━━ Supplied text ━━

Tal Ben Shahar, “The Happiness Guru”, at CESA School of Business

The essence of Positive Psychology focuses on what works. If we want to fulfill our desire for well being and success, we need to change the questions we’re asking. In other words, asking ourselves and others what’s working before what’s not working, and what strengths we have, before what weaknesses. This is how Tal Ben Shahar, “The Happiness Guru”, started his conference for CESA School of Business on September 23rd.

The secret to happiness, said Shahar, has to do with reality, strength, and passion. He assures that happiness is what makes some individuals success despite unfavorable circumstances. Happiness, according to Tal Ben Shahar, reduces levels of anxiety, violence, increases creativity and productivity and increases resilience, our ability to bounce back, among many other side effects.

“The question is not can we eliminate hardship, is how can we go through it,  we need resilience” said Shahar, adding that a sense of purpose or meaning in the things we do, is essential.

━━━

> _Directive a_
Could you output the rows word for word, starting at the line with "Looking at the ammeter" and running through the end of the rows, with the pictures left out?

━━ Supplied material ━━

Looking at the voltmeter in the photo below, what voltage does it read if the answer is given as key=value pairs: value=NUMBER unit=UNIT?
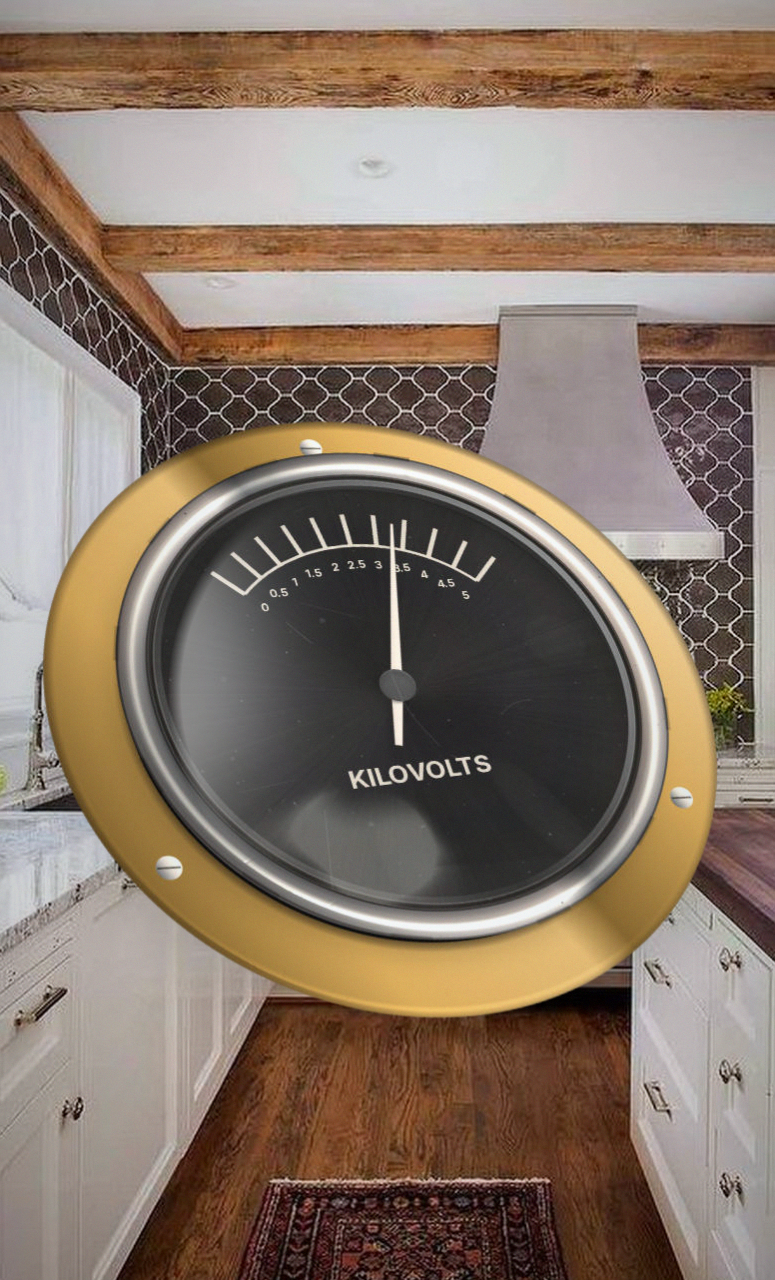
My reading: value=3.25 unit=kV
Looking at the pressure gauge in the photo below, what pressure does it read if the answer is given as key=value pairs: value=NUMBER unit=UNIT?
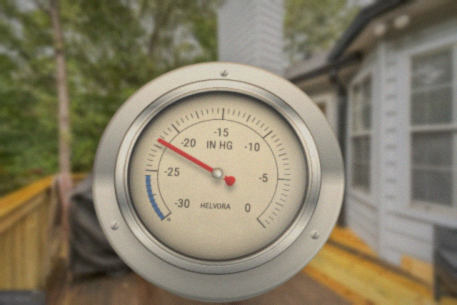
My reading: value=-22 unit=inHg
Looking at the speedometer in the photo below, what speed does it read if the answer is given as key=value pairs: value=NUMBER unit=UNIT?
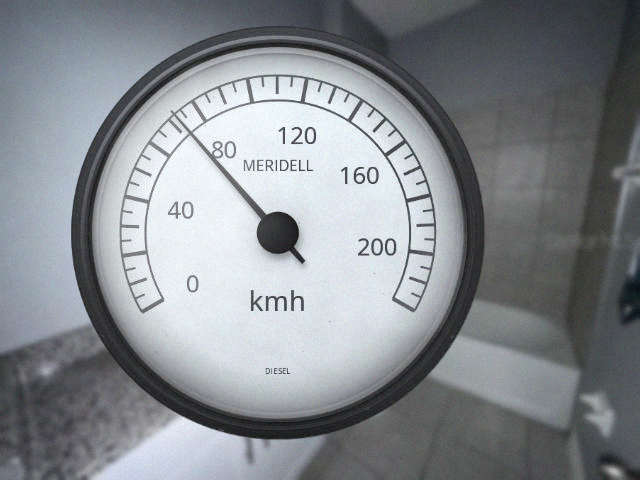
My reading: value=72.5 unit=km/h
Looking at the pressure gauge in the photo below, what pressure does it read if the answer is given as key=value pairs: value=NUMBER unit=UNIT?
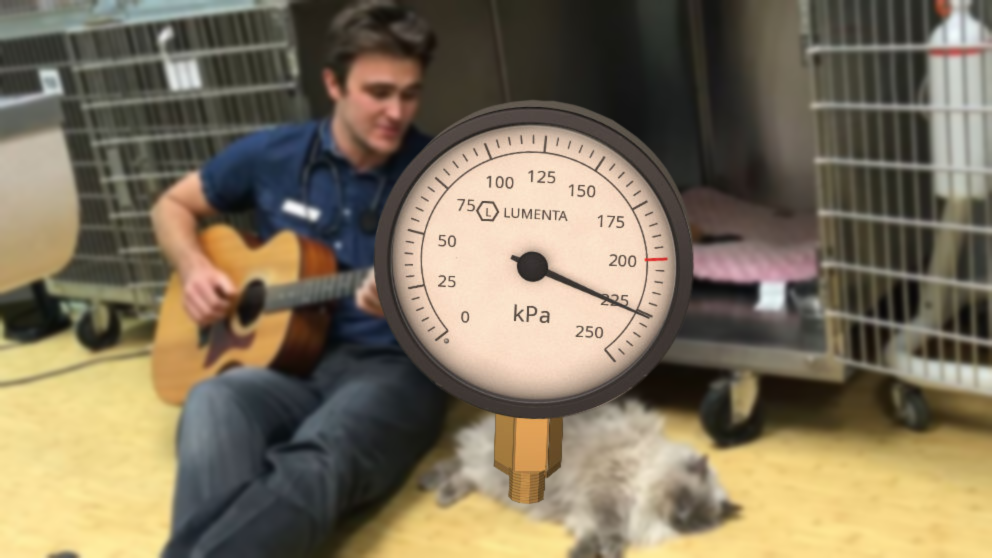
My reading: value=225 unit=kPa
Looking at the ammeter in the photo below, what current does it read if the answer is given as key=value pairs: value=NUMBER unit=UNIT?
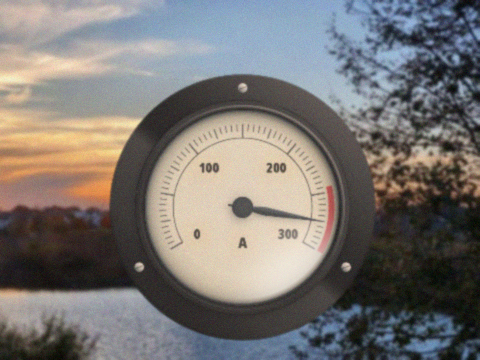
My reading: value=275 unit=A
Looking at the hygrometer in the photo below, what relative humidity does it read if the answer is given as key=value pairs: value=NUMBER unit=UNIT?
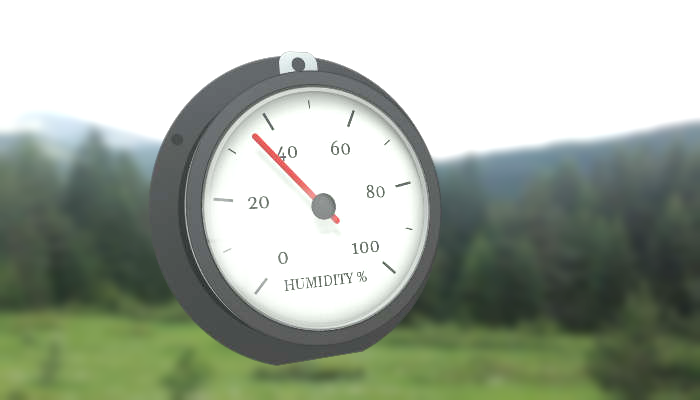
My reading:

━━━

> _Directive b_
What comes next in the piece on Tal Ben Shahar's talk at CESA School of Business? Write the next part, starting after its final sentence.

> _Exercise response a_
Looking at the ammeter in the photo below, what current does it read if the answer is given as key=value pairs: value=NUMBER unit=UNIT?
My reading: value=275 unit=A
Looking at the hygrometer in the photo below, what relative humidity does it read if the answer is given as key=value pairs: value=NUMBER unit=UNIT?
My reading:

> _Exercise response b_
Shahar shared a few case studies in order for the audience to understand that happiness is a measurable science based on research. On a University of British Columbia and Harvard University study, they measured happiness by giving people money to buy something for themselves. Once they bought something with that money, people showed higher levels of wellbeing and happiness. However, the next day they were back at their original levels.

Next, they gave the same people money, but this time, they had to use it on someone else. After buying something for another person, the people in the study showed increased levels of happiness and wellbeing just like the first day, though, the difference was in their levels of happiness the next day. They had stayed increased whereas on the first occasion, they went back to normal. Tal Ben Shahar called this: a “short-term high” versus a “long-term high”. This study proved that giving, or helping others, brings us more satisfaction than buying something for ourselves.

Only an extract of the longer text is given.